▸ **Requirement**: Reproduce the part of the records that opens with the line containing "like value=2200 unit=rpm" and closes with the line containing "value=6000 unit=rpm", with "tachometer" replaced by "rev counter" and everything else unchanged. Give only those lines.

▸ **Provided data**:

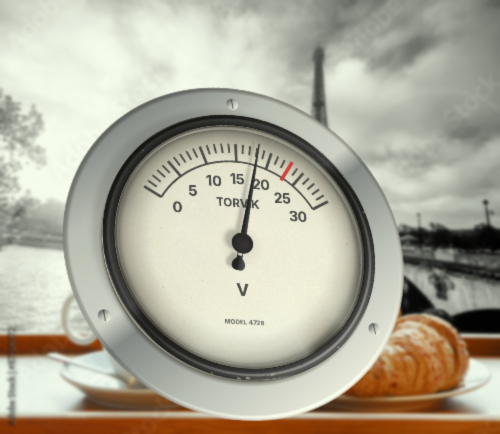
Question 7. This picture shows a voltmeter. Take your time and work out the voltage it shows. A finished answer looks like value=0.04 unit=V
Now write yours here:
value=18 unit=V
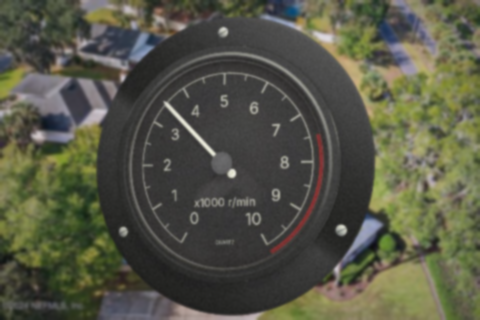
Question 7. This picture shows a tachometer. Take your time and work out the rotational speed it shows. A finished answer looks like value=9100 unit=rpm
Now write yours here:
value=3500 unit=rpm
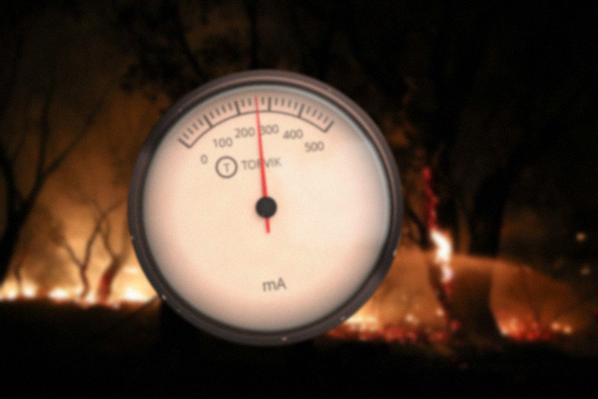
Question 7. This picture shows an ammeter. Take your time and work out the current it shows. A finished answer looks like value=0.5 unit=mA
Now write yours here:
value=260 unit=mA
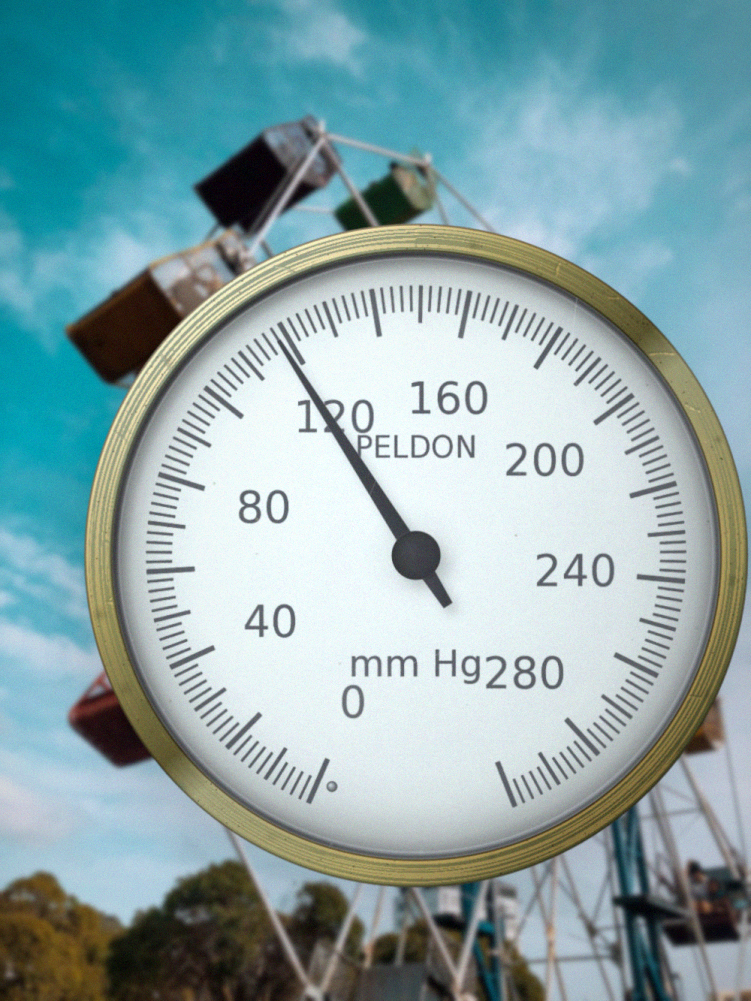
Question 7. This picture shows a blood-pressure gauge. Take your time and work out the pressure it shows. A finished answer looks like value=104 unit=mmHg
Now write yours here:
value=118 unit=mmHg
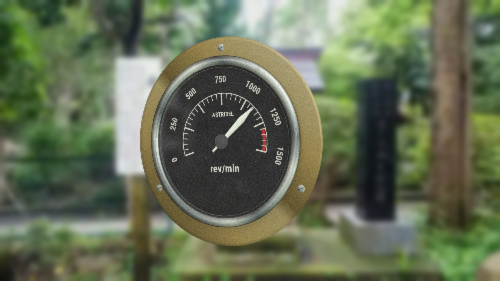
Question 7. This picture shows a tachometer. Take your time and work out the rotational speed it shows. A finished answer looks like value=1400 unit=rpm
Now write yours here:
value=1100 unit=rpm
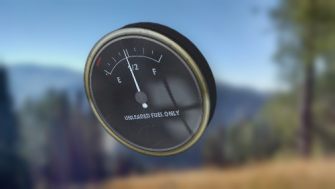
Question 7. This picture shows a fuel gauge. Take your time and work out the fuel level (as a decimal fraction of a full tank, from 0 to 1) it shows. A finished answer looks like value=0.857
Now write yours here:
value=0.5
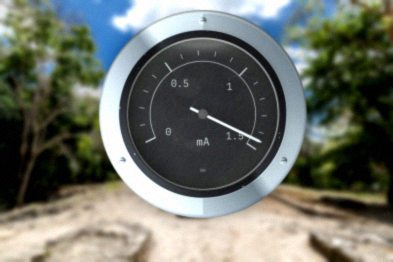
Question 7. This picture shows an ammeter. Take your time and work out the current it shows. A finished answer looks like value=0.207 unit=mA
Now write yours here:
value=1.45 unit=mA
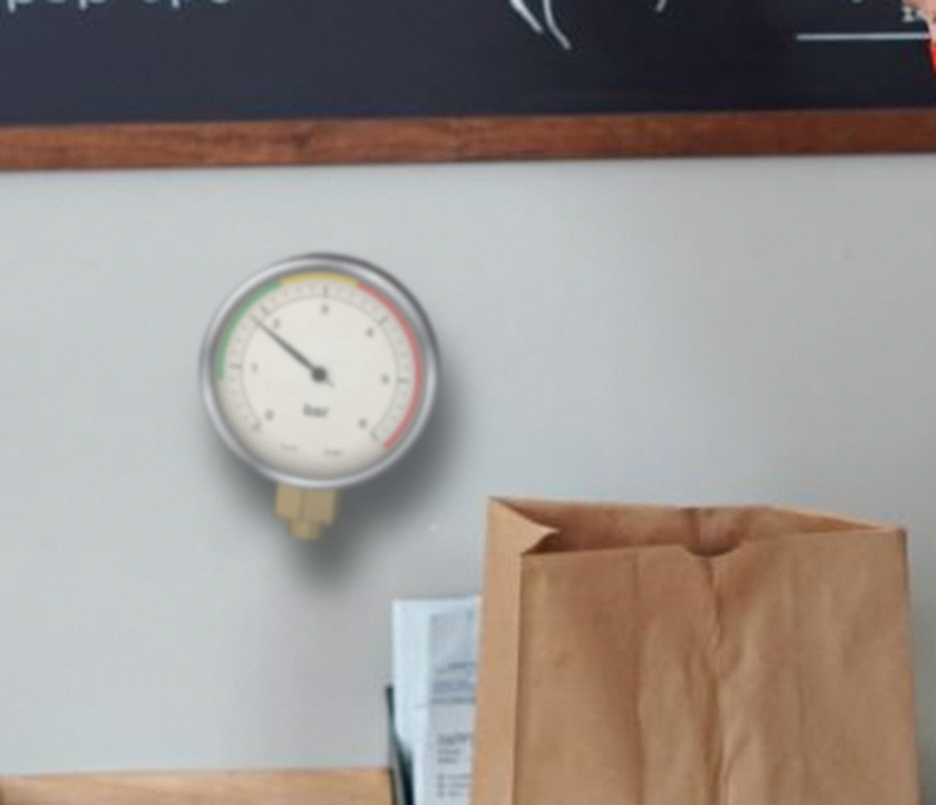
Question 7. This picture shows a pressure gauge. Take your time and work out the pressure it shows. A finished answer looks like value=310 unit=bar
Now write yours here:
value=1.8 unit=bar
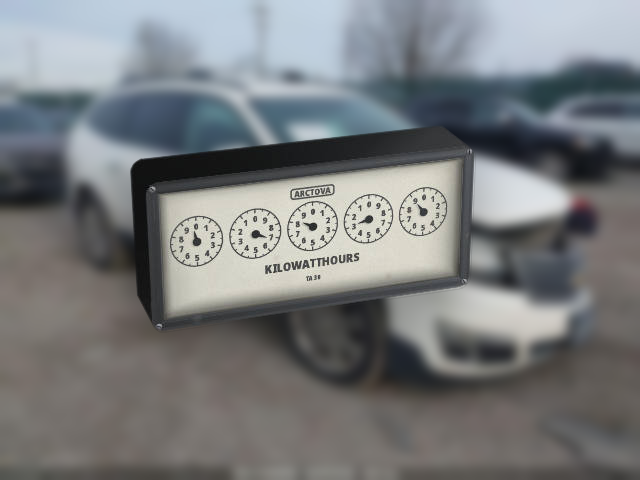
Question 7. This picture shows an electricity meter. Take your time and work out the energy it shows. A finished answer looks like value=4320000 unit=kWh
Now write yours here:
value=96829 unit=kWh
---
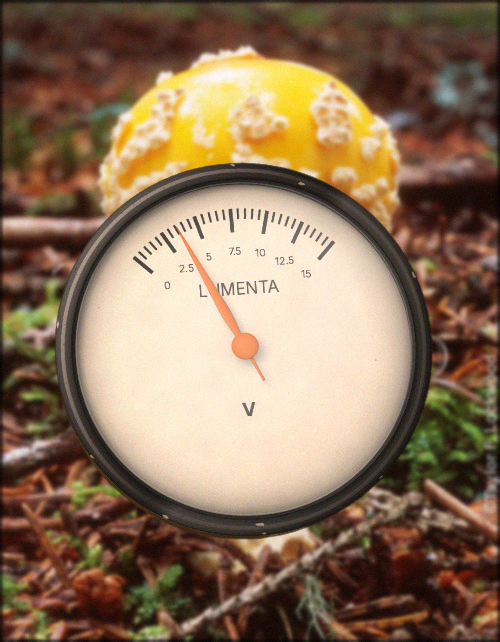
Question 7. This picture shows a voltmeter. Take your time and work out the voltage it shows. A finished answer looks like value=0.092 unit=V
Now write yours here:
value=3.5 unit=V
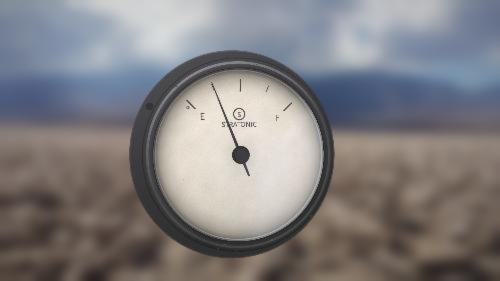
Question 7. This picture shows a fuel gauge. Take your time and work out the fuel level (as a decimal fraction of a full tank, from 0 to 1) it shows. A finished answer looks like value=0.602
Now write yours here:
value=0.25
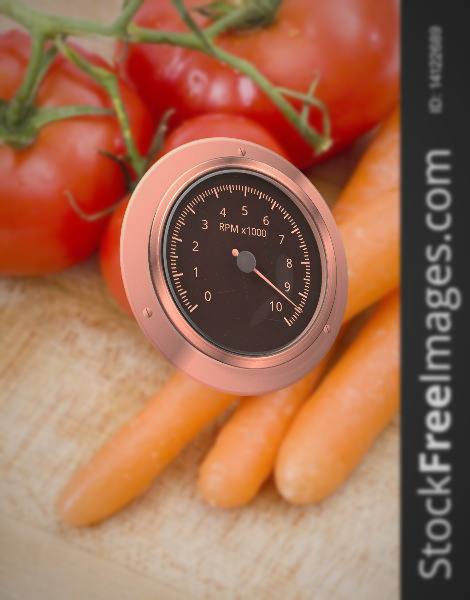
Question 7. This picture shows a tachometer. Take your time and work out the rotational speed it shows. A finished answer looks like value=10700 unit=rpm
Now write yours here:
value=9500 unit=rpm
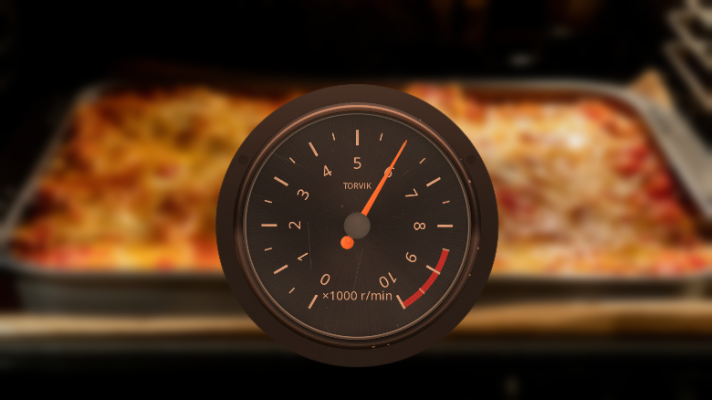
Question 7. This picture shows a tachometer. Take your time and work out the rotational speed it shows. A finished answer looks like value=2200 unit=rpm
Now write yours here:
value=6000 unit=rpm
---
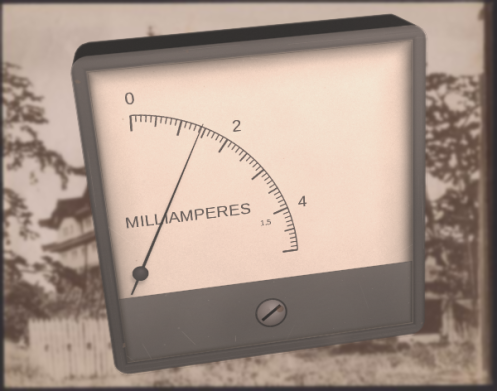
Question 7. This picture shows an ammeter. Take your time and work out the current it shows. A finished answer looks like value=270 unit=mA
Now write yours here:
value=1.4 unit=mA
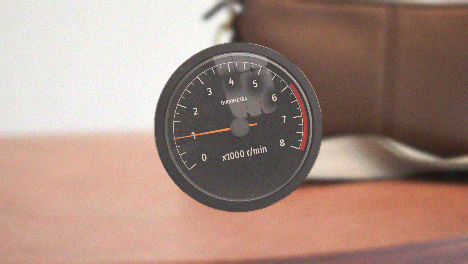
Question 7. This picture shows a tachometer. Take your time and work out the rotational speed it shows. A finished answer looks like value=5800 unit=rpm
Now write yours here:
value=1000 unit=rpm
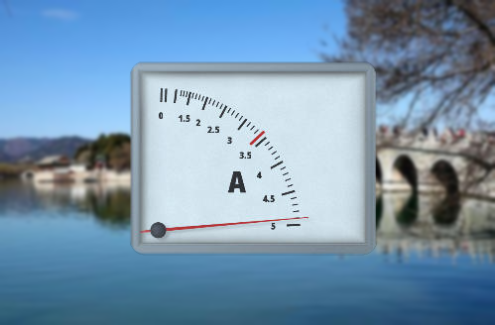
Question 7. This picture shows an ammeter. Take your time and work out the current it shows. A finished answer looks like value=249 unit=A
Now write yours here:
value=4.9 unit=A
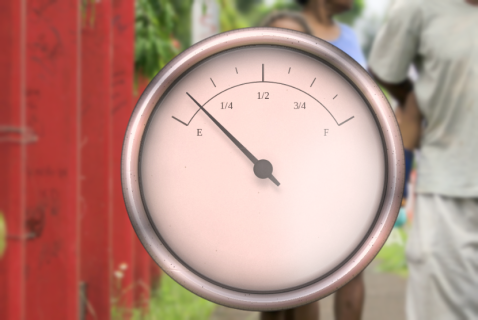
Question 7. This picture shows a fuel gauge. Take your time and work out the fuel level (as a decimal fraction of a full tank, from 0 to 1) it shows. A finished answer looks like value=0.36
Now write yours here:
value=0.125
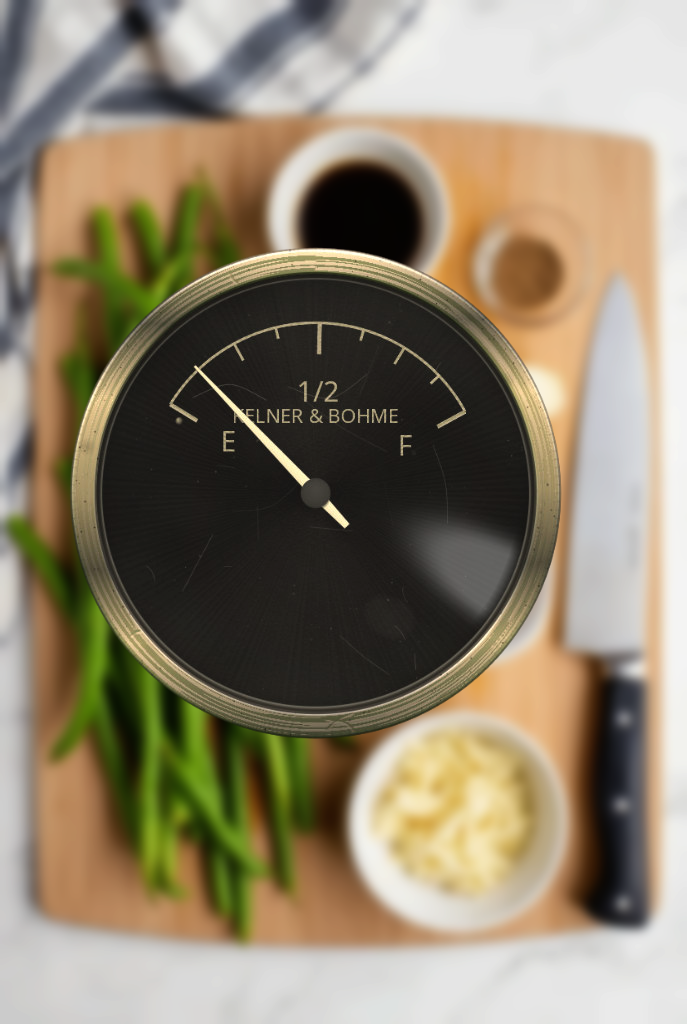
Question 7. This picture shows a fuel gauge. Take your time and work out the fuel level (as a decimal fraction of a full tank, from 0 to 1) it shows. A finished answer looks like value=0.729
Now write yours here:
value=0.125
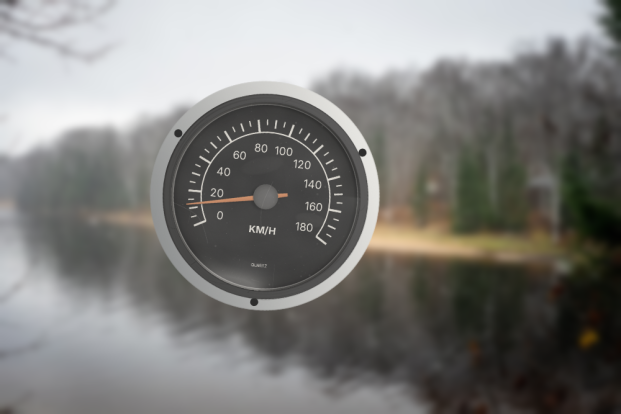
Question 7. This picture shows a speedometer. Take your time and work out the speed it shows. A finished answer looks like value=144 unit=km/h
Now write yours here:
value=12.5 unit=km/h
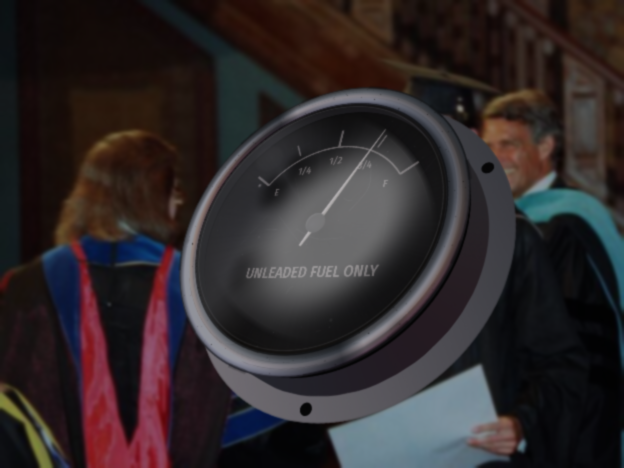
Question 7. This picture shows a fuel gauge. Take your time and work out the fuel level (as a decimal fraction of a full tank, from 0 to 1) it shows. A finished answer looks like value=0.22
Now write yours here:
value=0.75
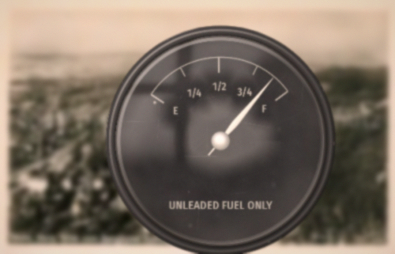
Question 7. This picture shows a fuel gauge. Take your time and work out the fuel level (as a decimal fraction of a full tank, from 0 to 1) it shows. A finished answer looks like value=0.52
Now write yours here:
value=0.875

▸ **Answer box**:
Question 7. This picture shows a rev counter. Take your time and work out the rotational speed it shows. A finished answer looks like value=2200 unit=rpm
Now write yours here:
value=6000 unit=rpm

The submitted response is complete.